Worldwide vertical market IT spending is projected to total $2,7-trillion in 2009, a 0,5% increase from 2008. According to Gartner, utilities, healthcare and government are expected to be the strongest-growing segments of the market this year.
"The economic slowdown triggered by the US subprime market crisis, along with fluctuating oil prices and currency exchange rates impacted many industries and countries around the world in IT spending," says John-David Lovelock, research vice-president for Gartner.
"Internal spending, hardware and system integration in the financial sector were particularly hard-hit in 2008 and will continue suffering through 2009. In contrast, healthcare grew 8,3% worldwide in 2008, and utilities grew 7,7%."
The utilities industry is forecast to grow the most in 2009 with 2,9% growth. Smart grids and energy supplies are viewed as national and strategic issues in many countries, and spending on IT is a necessity.
"The healthcare industry is expected to post the second-highest increase in 2009 with 2,2% growth. Countries in which healthcare is primarily publicly funded will be sheltered from the worst of the economic turmoil, and governments tend to keep healthcare funding at least stable during the worst economic conditions.
Uncertainty about the depth and duration of the economic slowdown dominated the banking and investment sector in the last quarter of 2008. This uncertainty led to declines and postponements in IT spending at many large financial services companies, and this is expected to continue in 2009 as worldwide financial services IT spending is forecast to decline 0,7%.

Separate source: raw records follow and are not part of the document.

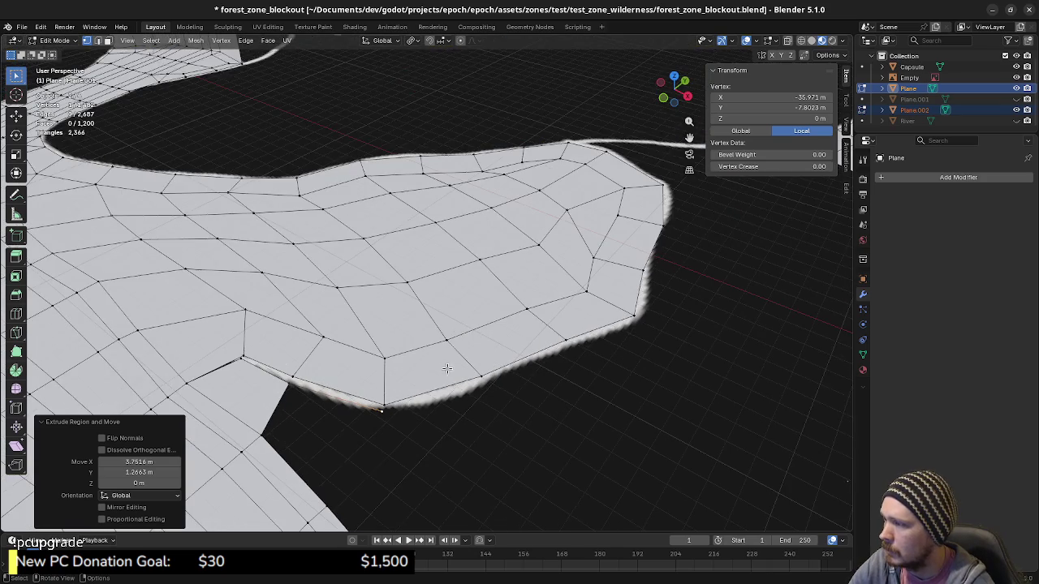
middle_drag(447, 368, 430, 301)
key(KP_7)
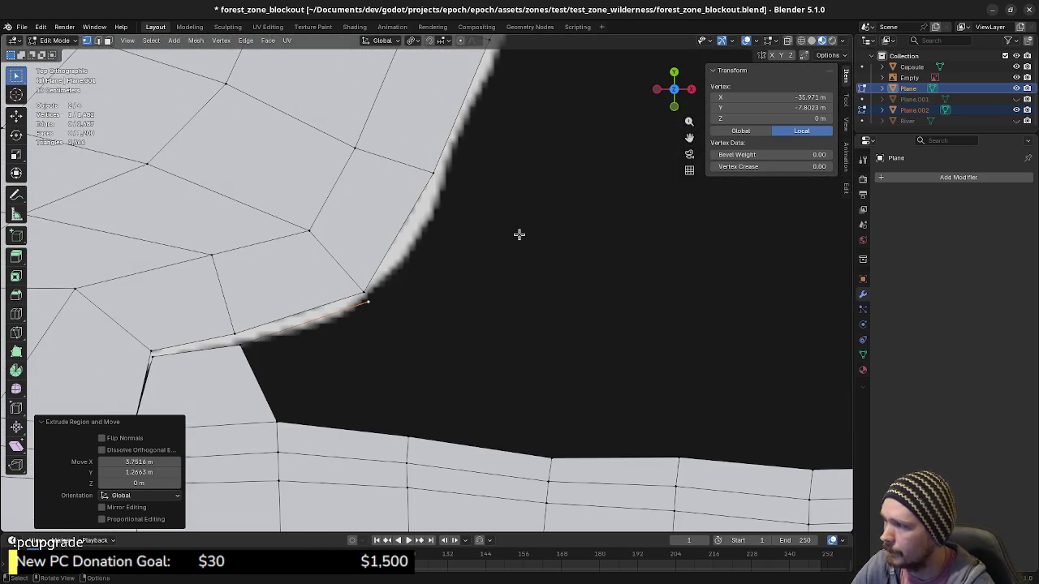
shift+middle_drag(480, 271, 429, 357)
Extrude four vertices one by one along the island's border outline.
key(g)
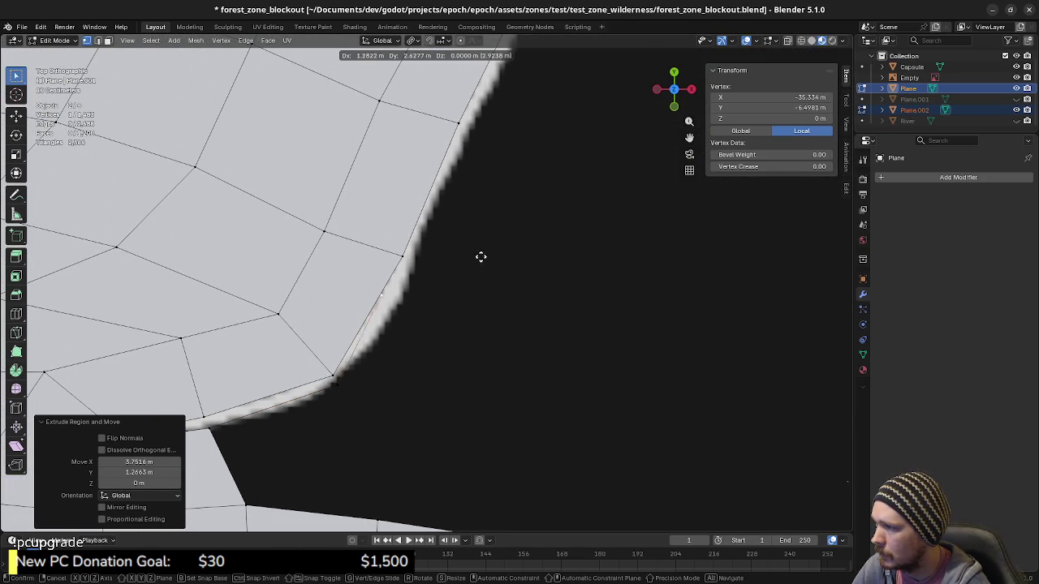
shift+middle_drag(501, 232, 435, 350)
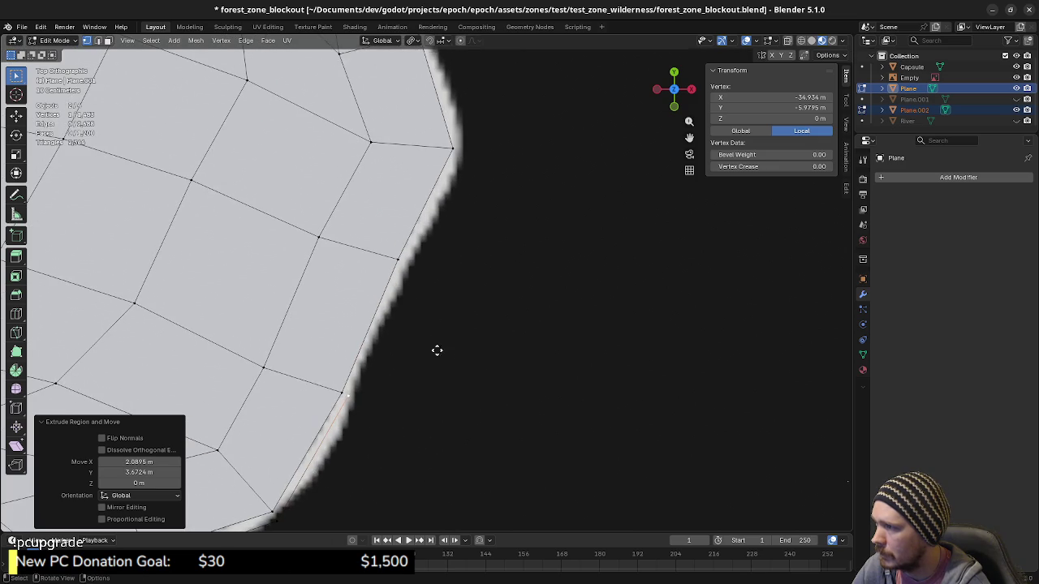
click(489, 227)
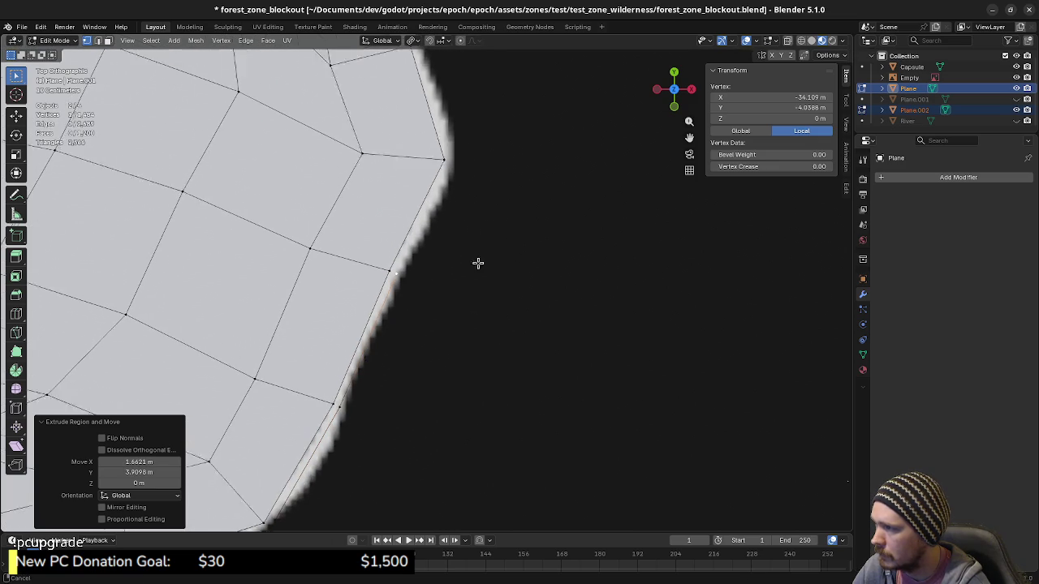
shift+middle_drag(478, 262, 473, 326)
key(g)
click(513, 228)
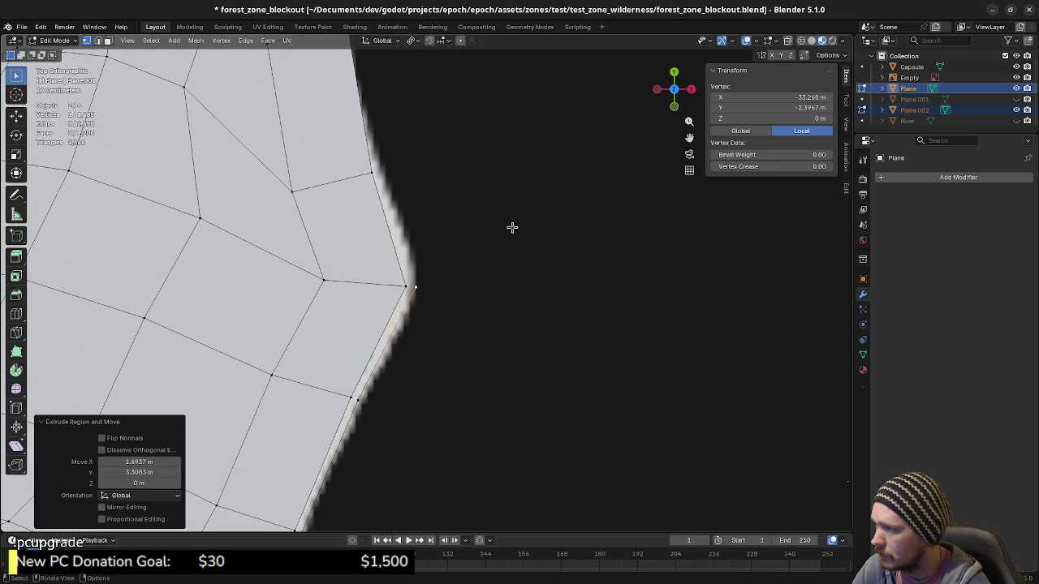
shift+middle_drag(513, 227, 476, 371)
key(e)
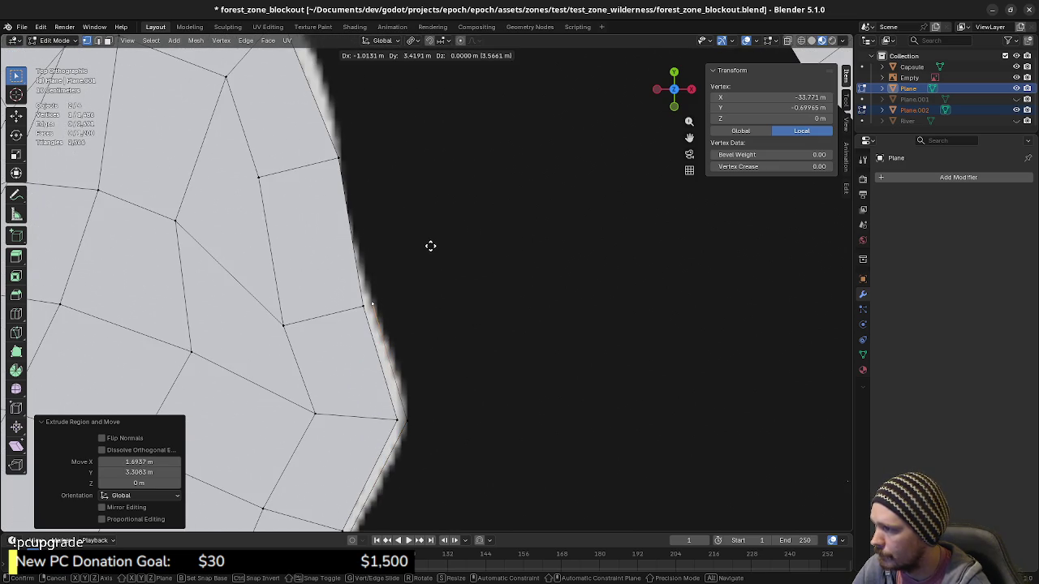
click(430, 245)
shift+middle_drag(417, 216, 452, 327)
key(e)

The US financial services sector is forecast to be hardest hit, however, major IT investments in less-affected countries such as Canada and Mexico and regions such as the Middle East and Africa will minimise the decline in the sector worldwide
"The slowdown in economic output (revenue) growth will continue to have a significant, but uneven, impact on IT spending across industries and within industries, as companies continue to adjust cost structures to preserve earnings. Technology service providers that go to market aware of and aligned to industry subsectors needs will perform best," says Lovelock.